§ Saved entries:

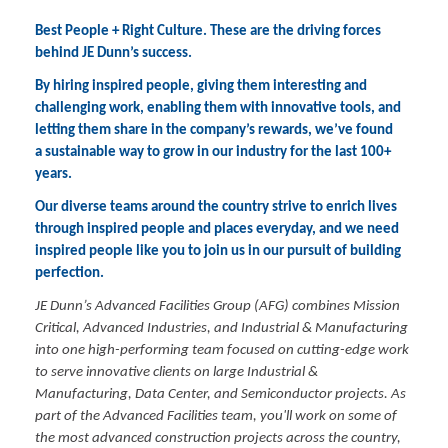
Best People + Right Culture. These are the driving forces
behind JE Dunn’s success.
By hiring inspired people, giving them interesting and
challenging work, enabling them with innovative tools, and
letting them share in the company’s rewards, we’ve found
a sustainable way to grow in our industry for the last 100+
years.
Our diverse teams around the country strive to enrich lives
through inspired people and places everyday, and we need
inspired people like you to join us in our pursuit of building
perfection.
JE Dunn’s Advanced Facilities Group (AFG) combines Mission
Critical, Advanced Industries, and Industrial & Manufacturing
into one high-performing team focused on cutting-edge work
to serve innovative clients on large Industrial &
Manufacturing, Data Center, and Semiconductor projects. As
part of the Advanced Facilities team, you'll work on some of
the most advanced construction projects across the country,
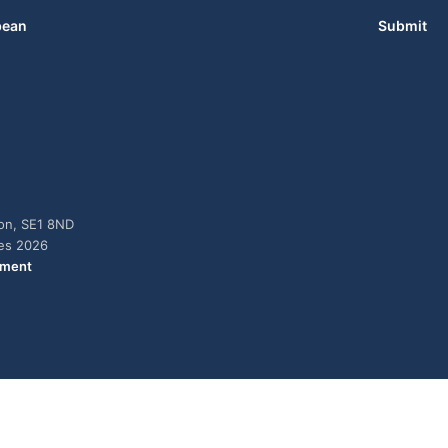
bean
Submit
don, SE1 8ND
ies 2026
ement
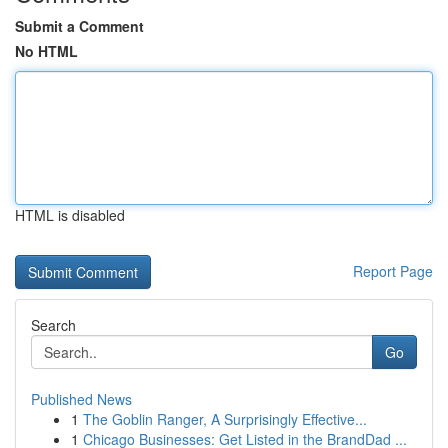
Submit a Comment
No HTML
HTML is disabled
Report Page
Search
Go
Published News
1
The Goblin Ranger, A Surprisingly Effective...
1
Chicago Businesses: Get Listed in the BrandDad ...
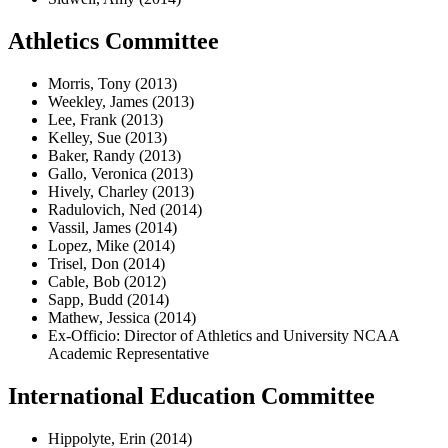
Athletics Committee
Morris, Tony (2013)
Weekley, James (2013)
Lee, Frank (2013)
Kelley, Sue (2013)
Baker, Randy (2013)
Gallo, Veronica (2013)
Hively, Charley (2013)
Radulovich, Ned (2014)
Vassil, James (2014)
Lopez, Mike (2014)
Trisel, Don (2014)
Cable, Bob (2012)
Sapp, Budd (2014)
Mathew, Jessica (2014)
Ex-Officio: Director of Athletics and University NCAA
Academic Representative
International Education Committee
Hippolyte, Erin (2014)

§ Written task: Arrange the lines from the start of the saved entries up to and including the line with "to serve innovative" as a Markdown table with the columns No. and Text. Number the rows, leave out the pictures, and skip any blank lines.

§ Solution to this problem:
| No. | Text |
|---|---|
| 1 | Best People + Right Culture. These are the driving forces |
| 2 | behind JE Dunn’s success. |
| 3 | By hiring inspired people, giving them interesting and |
| 4 | challenging work, enabling them with innovative tools, and |
| 5 | letting them share in the company’s rewards, we’ve found |
| 6 | a sustainable way to grow in our industry for the last 100+ |
| 7 | years. |
| 8 | Our diverse teams around the country strive to enrich lives |
| 9 | through inspired people and places everyday, and we need |
| 10 | inspired people like you to join us in our pursuit of building |
| 11 | perfection. |
| 12 | JE Dunn’s Advanced Facilities Group (AFG) combines Mission |
| 13 | Critical, Advanced Industries, and Industrial & Manufacturing |
| 14 | into one high-performing team focused on cutting-edge work |
| 15 | to serve innovative clients on large Industrial & |